=== Begin Enclosure ===

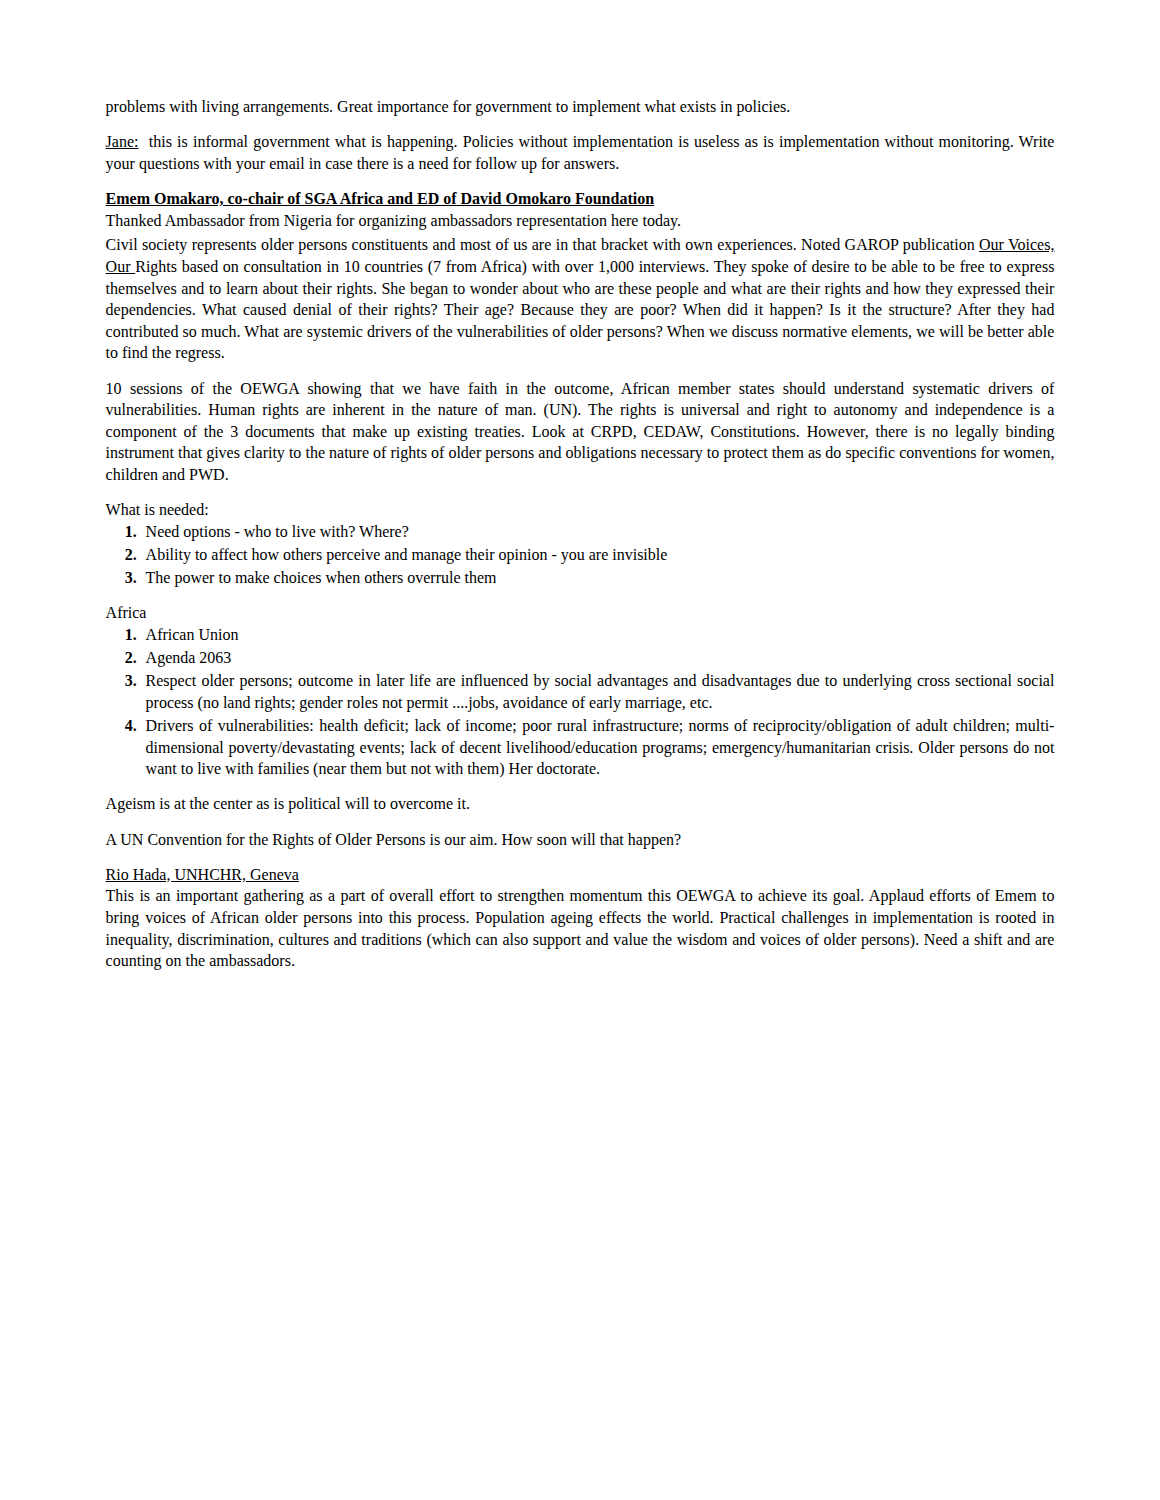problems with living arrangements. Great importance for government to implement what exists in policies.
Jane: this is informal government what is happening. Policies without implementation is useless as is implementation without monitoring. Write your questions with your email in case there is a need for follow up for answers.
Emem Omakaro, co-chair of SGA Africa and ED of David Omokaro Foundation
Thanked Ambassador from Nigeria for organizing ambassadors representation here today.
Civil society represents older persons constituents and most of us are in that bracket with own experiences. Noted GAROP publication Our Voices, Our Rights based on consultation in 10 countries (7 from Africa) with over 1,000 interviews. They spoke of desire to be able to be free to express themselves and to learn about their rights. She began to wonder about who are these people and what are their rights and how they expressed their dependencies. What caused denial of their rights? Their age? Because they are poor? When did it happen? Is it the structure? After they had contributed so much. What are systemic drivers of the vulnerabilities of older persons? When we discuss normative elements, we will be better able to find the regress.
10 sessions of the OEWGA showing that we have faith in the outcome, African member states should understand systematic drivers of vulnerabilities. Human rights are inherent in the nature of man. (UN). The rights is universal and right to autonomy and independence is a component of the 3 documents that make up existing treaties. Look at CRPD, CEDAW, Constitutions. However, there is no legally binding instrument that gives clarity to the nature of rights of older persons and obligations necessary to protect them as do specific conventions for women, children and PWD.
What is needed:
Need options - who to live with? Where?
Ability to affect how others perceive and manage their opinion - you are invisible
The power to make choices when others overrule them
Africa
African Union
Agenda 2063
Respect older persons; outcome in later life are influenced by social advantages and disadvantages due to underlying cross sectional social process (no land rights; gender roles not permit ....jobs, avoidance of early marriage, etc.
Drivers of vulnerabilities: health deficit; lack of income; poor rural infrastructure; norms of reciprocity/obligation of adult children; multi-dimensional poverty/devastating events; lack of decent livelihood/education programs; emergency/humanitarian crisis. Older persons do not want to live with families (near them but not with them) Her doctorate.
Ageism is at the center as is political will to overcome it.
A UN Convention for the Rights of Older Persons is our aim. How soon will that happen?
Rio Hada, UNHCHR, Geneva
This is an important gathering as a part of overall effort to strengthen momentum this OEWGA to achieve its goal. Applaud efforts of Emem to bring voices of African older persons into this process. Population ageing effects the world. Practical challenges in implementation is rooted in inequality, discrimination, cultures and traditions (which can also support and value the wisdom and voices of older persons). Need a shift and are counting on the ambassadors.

=== End Enclosure ===
=== Begin Enclosure ===

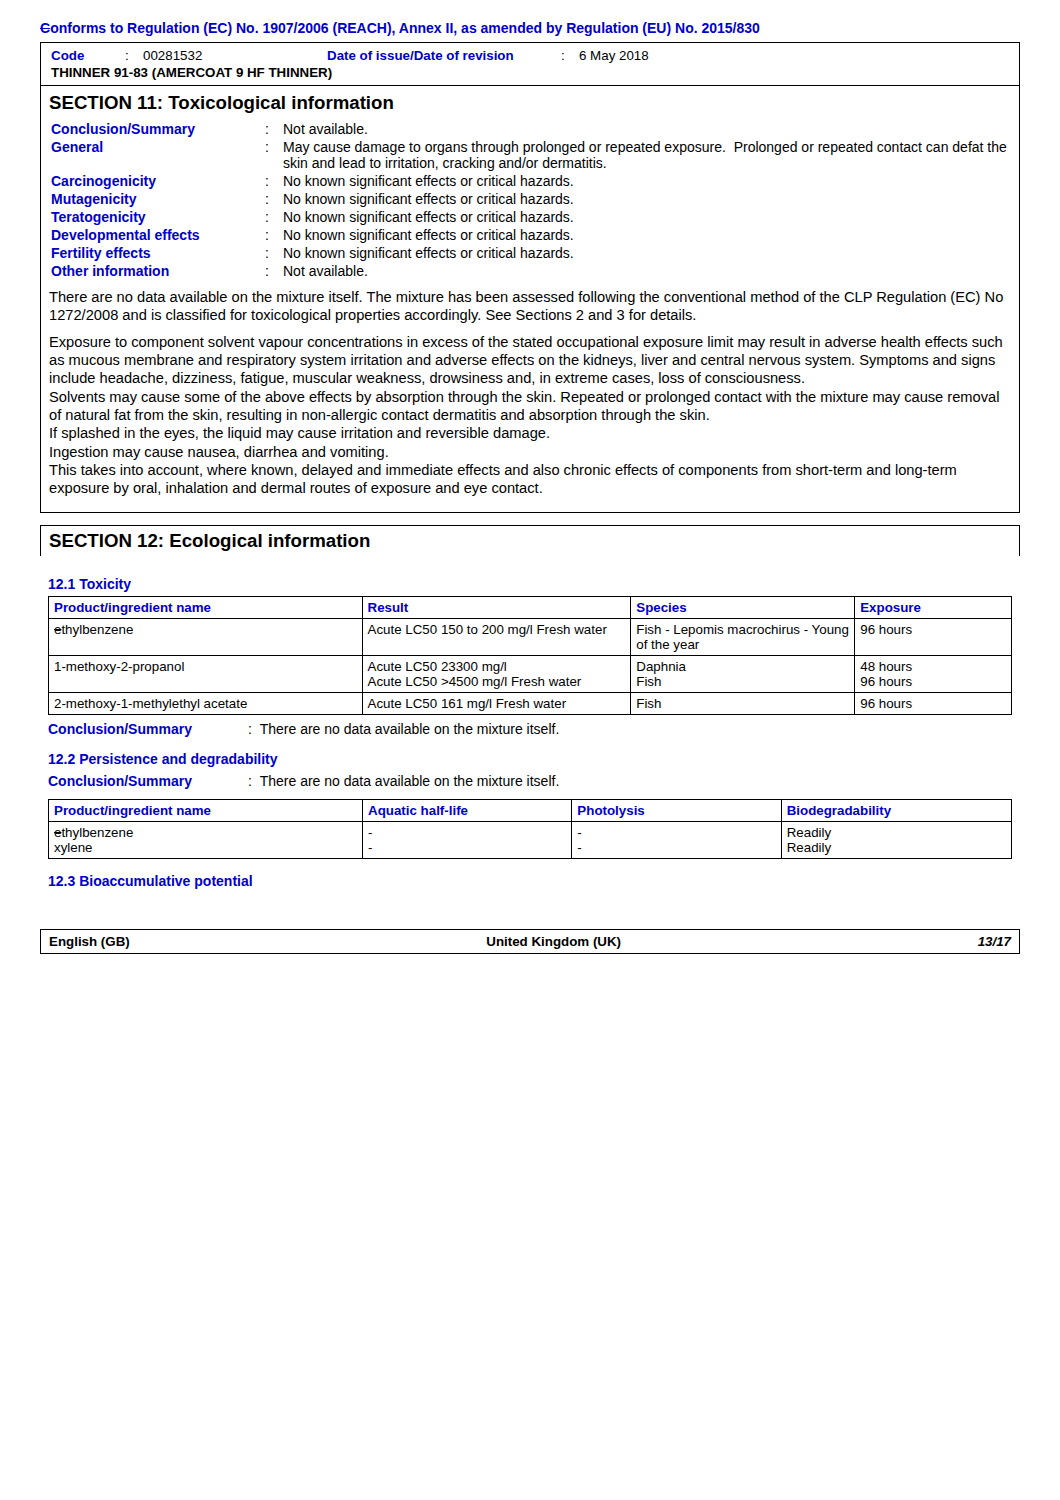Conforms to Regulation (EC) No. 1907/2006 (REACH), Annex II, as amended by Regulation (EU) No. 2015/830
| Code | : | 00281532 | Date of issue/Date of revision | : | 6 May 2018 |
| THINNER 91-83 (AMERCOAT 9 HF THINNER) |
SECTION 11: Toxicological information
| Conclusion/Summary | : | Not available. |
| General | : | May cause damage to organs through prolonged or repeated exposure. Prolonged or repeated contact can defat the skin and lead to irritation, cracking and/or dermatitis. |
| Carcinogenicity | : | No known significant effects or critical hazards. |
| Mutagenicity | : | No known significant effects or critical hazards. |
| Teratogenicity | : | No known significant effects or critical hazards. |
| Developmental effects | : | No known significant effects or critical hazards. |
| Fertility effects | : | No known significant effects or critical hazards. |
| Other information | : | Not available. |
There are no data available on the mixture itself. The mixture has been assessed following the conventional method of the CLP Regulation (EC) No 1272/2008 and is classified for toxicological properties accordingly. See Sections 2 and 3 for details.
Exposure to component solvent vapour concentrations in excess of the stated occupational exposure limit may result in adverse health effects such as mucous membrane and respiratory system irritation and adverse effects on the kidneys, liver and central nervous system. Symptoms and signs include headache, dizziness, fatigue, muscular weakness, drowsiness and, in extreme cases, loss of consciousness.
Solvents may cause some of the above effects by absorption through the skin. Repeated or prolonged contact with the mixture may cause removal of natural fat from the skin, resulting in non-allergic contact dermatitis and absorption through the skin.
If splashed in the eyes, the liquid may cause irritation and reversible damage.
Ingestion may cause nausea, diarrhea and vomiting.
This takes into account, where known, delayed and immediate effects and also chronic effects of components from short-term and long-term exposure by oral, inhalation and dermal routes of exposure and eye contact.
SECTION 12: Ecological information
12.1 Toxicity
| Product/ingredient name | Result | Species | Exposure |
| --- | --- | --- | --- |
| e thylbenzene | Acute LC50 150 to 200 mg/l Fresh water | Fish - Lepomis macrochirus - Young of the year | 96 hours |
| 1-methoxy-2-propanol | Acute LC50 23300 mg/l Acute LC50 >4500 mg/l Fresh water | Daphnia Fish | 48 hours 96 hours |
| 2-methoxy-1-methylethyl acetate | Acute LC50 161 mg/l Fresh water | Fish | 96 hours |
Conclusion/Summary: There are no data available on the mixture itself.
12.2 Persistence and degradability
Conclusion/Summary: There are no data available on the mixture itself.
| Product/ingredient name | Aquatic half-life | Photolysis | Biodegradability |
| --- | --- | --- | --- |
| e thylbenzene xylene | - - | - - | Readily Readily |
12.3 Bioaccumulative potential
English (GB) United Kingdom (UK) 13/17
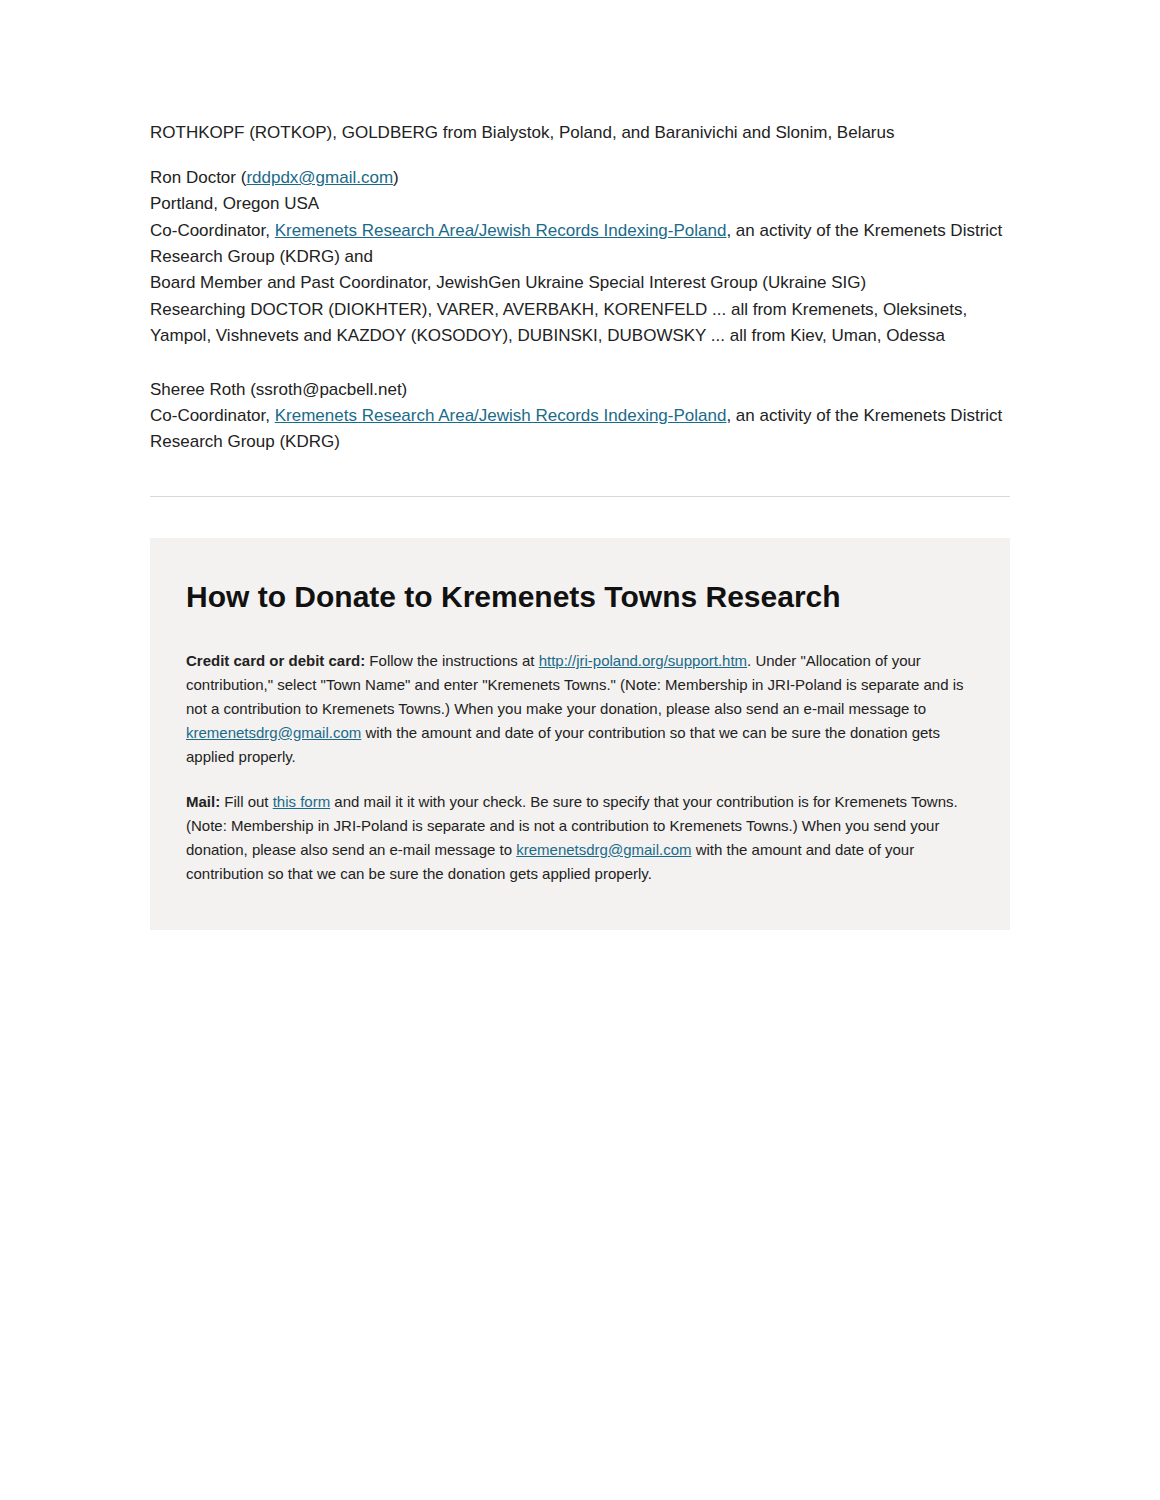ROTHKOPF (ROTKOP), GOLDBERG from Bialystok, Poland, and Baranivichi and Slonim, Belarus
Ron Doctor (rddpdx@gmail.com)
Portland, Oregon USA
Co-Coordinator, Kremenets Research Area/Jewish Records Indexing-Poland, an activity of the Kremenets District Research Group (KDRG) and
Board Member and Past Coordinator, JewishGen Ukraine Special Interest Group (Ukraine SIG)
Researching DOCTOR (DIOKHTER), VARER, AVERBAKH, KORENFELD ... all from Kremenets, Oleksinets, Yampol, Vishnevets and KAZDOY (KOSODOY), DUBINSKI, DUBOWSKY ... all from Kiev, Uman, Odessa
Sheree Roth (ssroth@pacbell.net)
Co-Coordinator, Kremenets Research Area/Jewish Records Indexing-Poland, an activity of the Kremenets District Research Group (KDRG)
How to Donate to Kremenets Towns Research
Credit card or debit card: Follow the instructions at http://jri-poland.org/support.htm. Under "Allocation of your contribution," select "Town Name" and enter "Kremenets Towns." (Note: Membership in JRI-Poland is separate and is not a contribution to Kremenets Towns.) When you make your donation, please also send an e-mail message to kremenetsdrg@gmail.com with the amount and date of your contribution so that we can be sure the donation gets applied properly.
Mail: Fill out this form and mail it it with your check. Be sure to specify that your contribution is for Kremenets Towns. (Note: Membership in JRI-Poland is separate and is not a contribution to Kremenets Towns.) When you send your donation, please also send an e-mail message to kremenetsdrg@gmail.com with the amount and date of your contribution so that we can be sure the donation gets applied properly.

=== End Enclosure ===

- _Task to complete_
In the listing above, find the line with "Conforms to Regulation" and the line with "There are no data available on the mixture itself. The". Copy both of them and every line between, exactly, but not the pictures.

- _Answer area_
Conforms to Regulation (EC) No. 1907/2006 (REACH), Annex II, as amended by Regulation (EU) No. 2015/830
| Code | : | 00281532 | Date of issue/Date of revision | : | 6 May 2018 |
| THINNER 91-83 (AMERCOAT 9 HF THINNER) |
SECTION 11: Toxicological information
| Conclusion/Summary | : | Not available. |
| General | : | May cause damage to organs through prolonged or repeated exposure. Prolonged or repeated contact can defat the skin and lead to irritation, cracking and/or dermatitis. |
| Carcinogenicity | : | No known significant effects or critical hazards. |
| Mutagenicity | : | No known significant effects or critical hazards. |
| Teratogenicity | : | No known significant effects or critical hazards. |
| Developmental effects | : | No known significant effects or critical hazards. |
| Fertility effects | : | No known significant effects or critical hazards. |
| Other information | : | Not available. |
There are no data available on the mixture itself. The mixture has been assessed following the conventional method of the CLP Regulation (EC) No 1272/2008 and is classified for toxicological properties accordingly. See Sections 2 and 3 for details.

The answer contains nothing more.